Magnolia (Paul Thomas Anderson, 1999)

I remembered only two things about Magnolia from the first time I saw it: the rain of frogs and Tom Cruise's performance. Now it occurs to me that perhaps I should watch some of Anderson's other films again, especially There Will Be Blood (2007), about which I remember mainly the "milkshake" scene, because there is so much more good stuff going on in Magnolia than I remembered. It has that loose, semi-improvised quality that I have come to admire in Godard, while still lavishing all the resources that the backing of New Line Cinema could afford. On the other hand, I think that the abundance of resources may have undermined the film, because it made possible the two things I did remember, the special-effects frogs and the A-list presence of Cruise, at the expense of the detail work that comes to the fore in my rewatching. I'm talking especially about Philip Seymour Hoffman's touching performance as Jason Robards's nurse, John C. Reilly's naive cop, Melora Walters's scattered druggie, Philip Baker Hall's disintegrating game show host, and Julianne Moore's descent into hysteria. That said, I still appreciate both the frogs and Cruise, who lets out the madness that we had only glimpsed before in his work. The performance earned him an Oscar nomination, as over-the-top and supposedly out-of-character performances tend to do. (We would later, in the Katie Hughes era and as his commitment to Scientology came to the fore, come to wonder how out of character this manic Cruise really was.) I think the movie is too long (it runs 188 minutes), and that perhaps some of its segments exist only because of Anderson's commitment to the actors who made Boogie Nights (1997).
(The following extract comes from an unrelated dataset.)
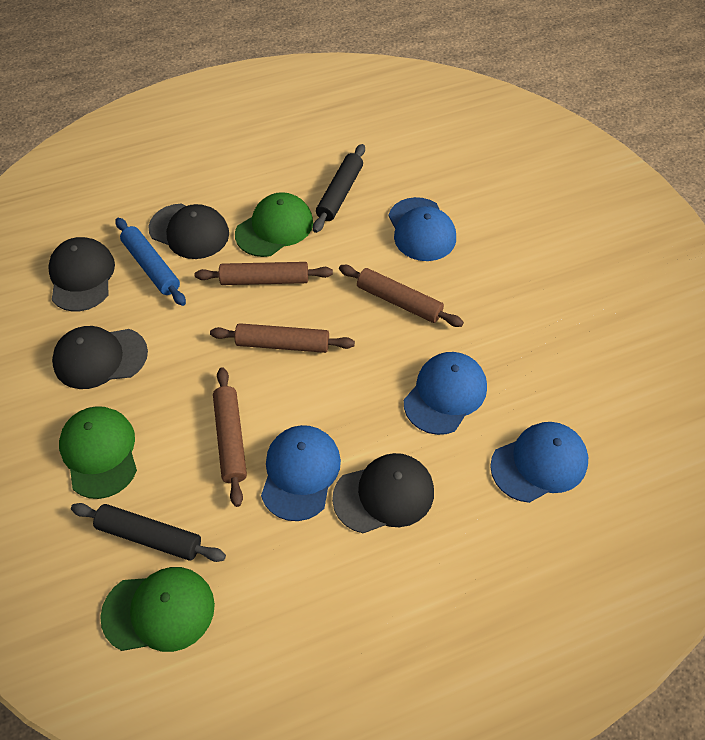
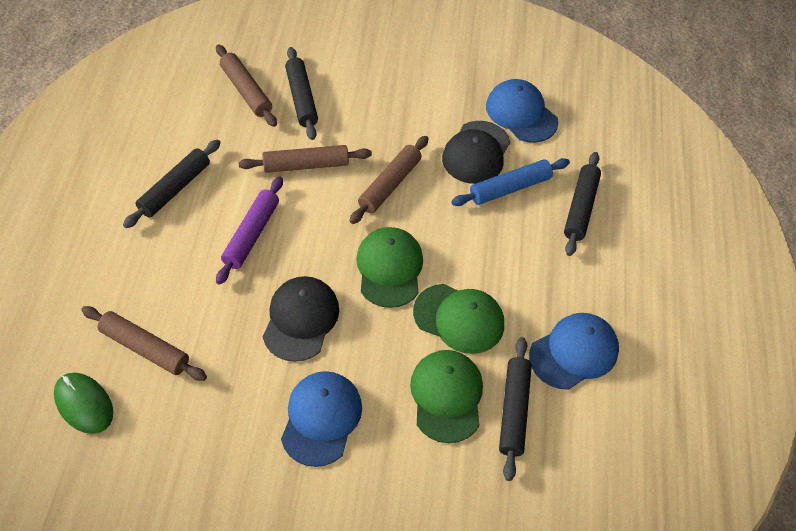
black cap: [48,237,115,311] [52,326,148,389] [148,204,229,259] [332,453,434,533] = 4 -> [263,276,339,362] [442,121,510,184] = 2
black rolling pin: [71,503,226,562] [313,144,365,233] = 2 -> [123,139,221,228] [285,47,318,140] [499,337,532,481] [564,152,601,256] = 4
blue cap: [261,425,341,521] [388,197,456,261] [404,352,487,435] [490,422,588,503] = 4 -> [281,371,362,467] [486,79,558,143] [529,313,619,390] = 3
green mouse: none = 0 -> [54,373,113,434] = 1
purple rolling pin: none = 0 -> [216,177,283,285] = 1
I'm thinking here of William H. Macy's character, which seems to me like a dangling thread in the fabric of the film -- though it does result in a wonderful scene in which Macy and Henry Gibson compete for the attention of a hunky bartender (Craig Kvinsland). As for the frogs, I refuse to speculate on their "meaning," preferring the reaction of Stanley (Jeremy Blackman): "This happens. This is something that happens."